### REQUIREMENT
Return the lines below exactly, please, from the one containing "Figure 1. The" through the last one, both included, and leave out any pictures.

### MATERIAL TO PROCESS
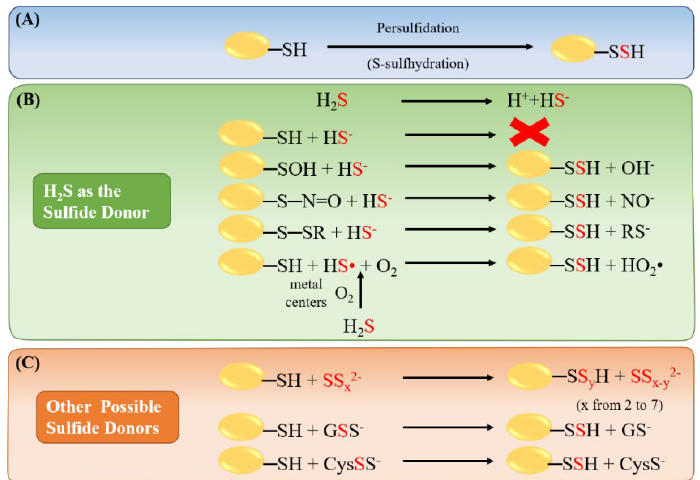
Figure 1. Possible reaction mechanisms for protein persulfidation. ( A ) Illustration of protein persulfidation, also called protein S-sulfhydration. ( B ) Proposed possible persulfidating reaction by H 2 S as the sulfide donor. In solution, H 2 S will dissociate into HS − and H + . A direct reaction between protein thiol and HS - is impossible. In contrast, persulfidation can result from a sulfide anion on an oxidized protein thiol, including S-OH, S-N=O, and S-SR. HS • radical can be generated by H 2 S through oxidation by metal centers. HS • will then react O 2 to generate protein persulfidation and HO 2 • . ( C ) Other sulfide donors, such as polysulfides, glutathione persulfide (GSS - ), and cysteine persulfide (CysSS - ), may also act as persulfidating agents to stimulate protein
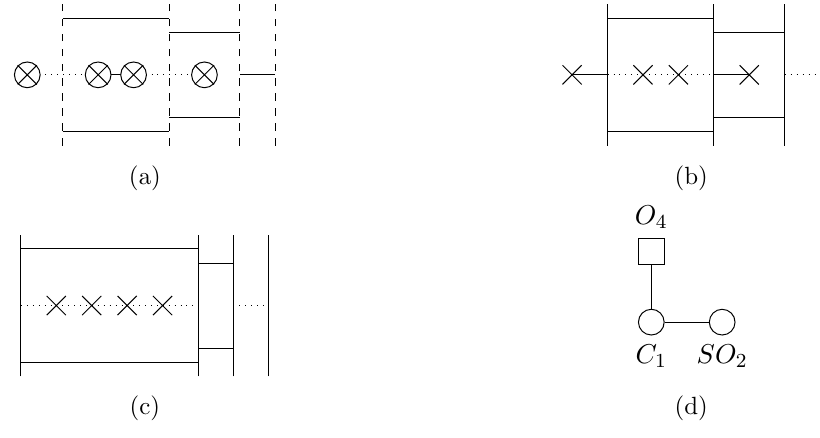
Figure 19. S-duality of the model with ~l d = (3 ; 3 ; 3 ; 3), ~l s = (1 ; 1 ; 1 ; 1) and rightmost orientifold plane O 3 (cid:0) . (a) Higgs branch brane con(cid:12)guration of the starting model. (b) Result of S-duality. (c) Result of performing the collapse transition that pulls the half D5-branes away from O 3 (cid:0) planes. This is necessary to read the corresponding quiver. (d) Quiver with a choice of SO 2 group in the rightmost node, this is related to the Lusztig’s Canonical Quotient (cid:22) A ( O of so (4) being trivial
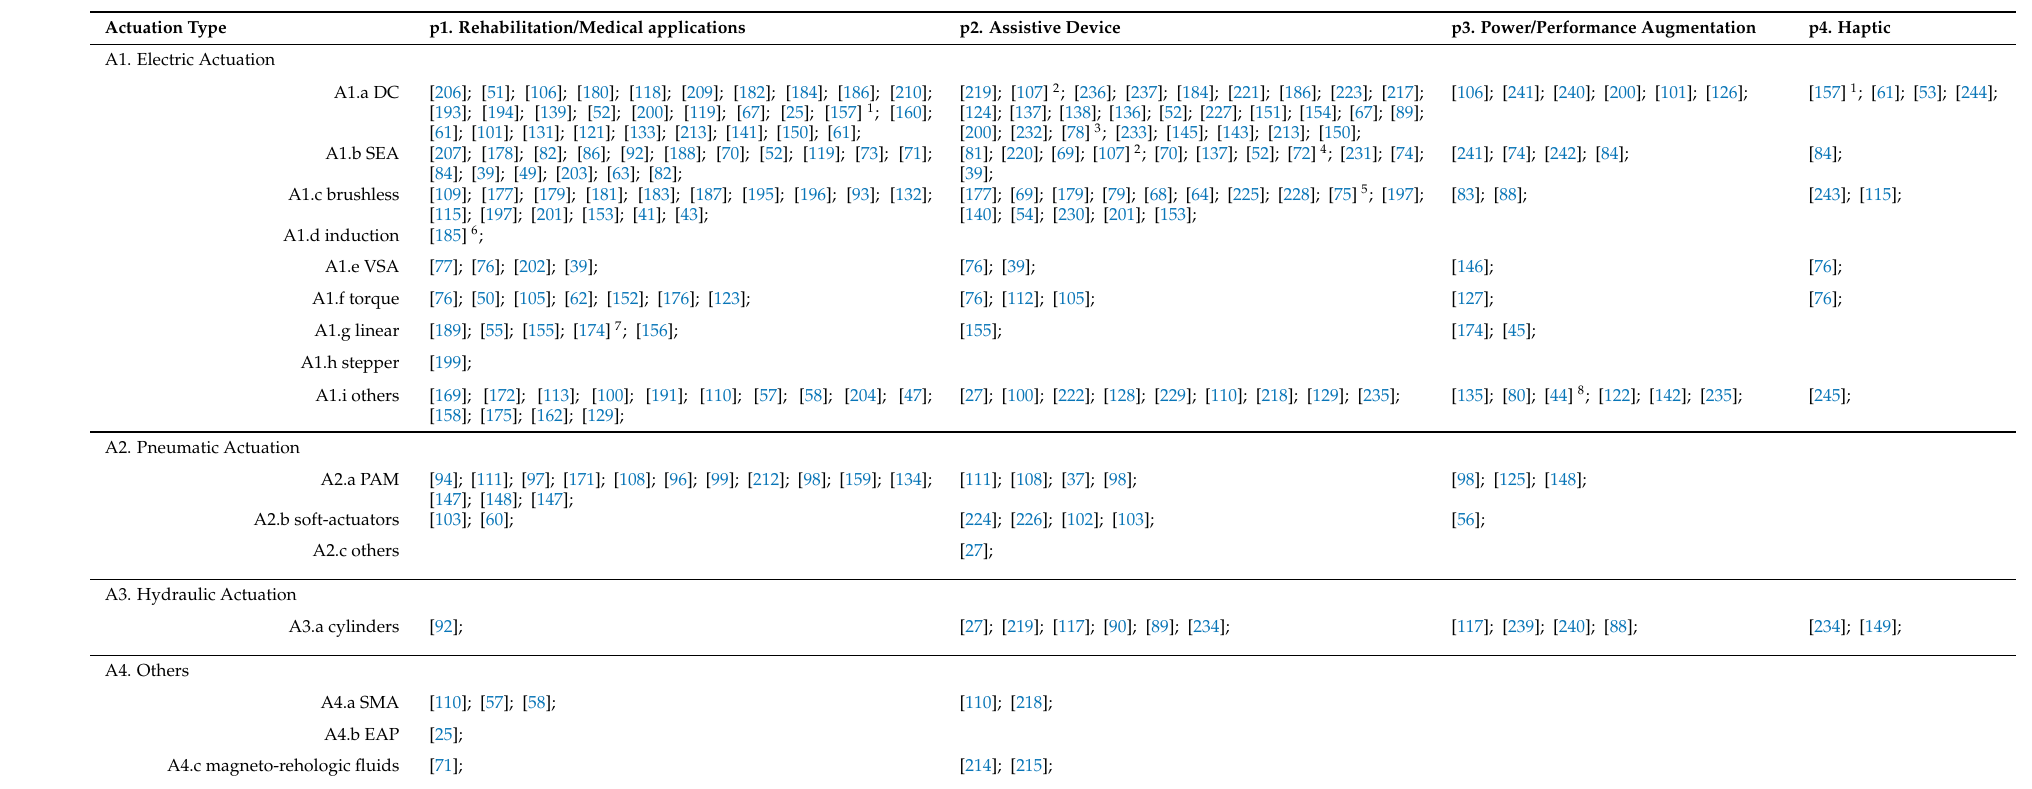
Table A3. Cross analysis of the paper distribution of power source vs. exoskeleton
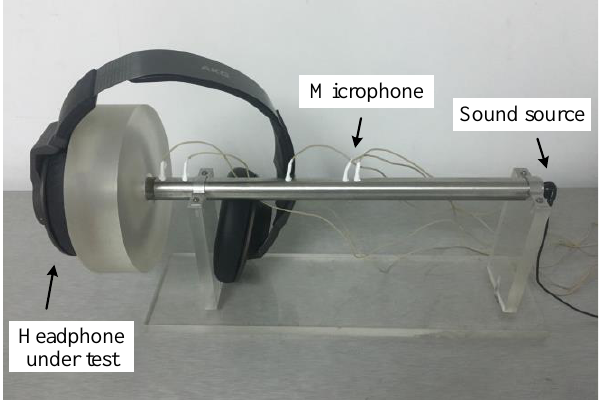
Figure 1. The microphone array method for measuring the acoustic reflectance in an impedance tube with a pinna simulator.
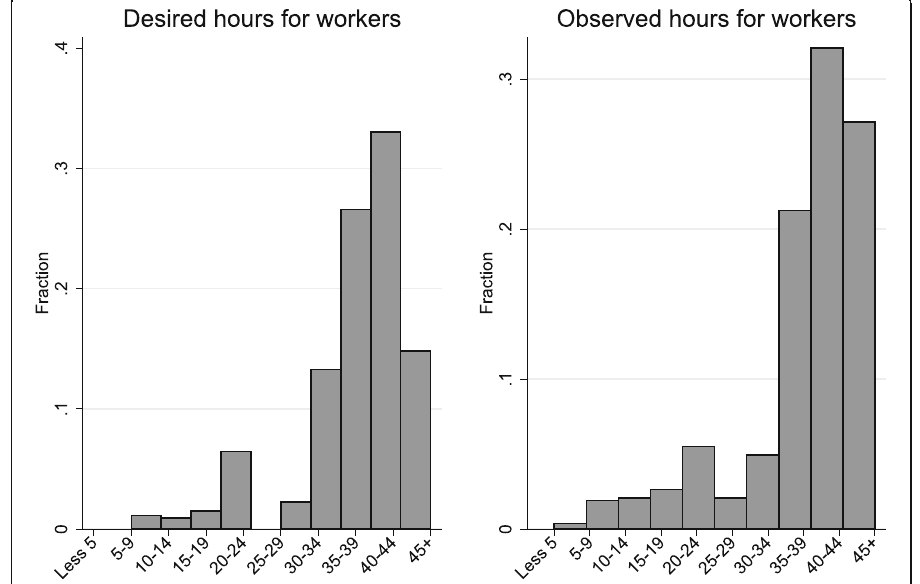
Fig. 3 Distribution of observed and desired hours for workers. Notes: 527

### ANSWER
Figure 1. The microphone array method for measuring the acoustic reflectance in an impedance tube with a pinna simulator.
Fig. 3 Distribution of observed and desired hours for workers. Notes: 527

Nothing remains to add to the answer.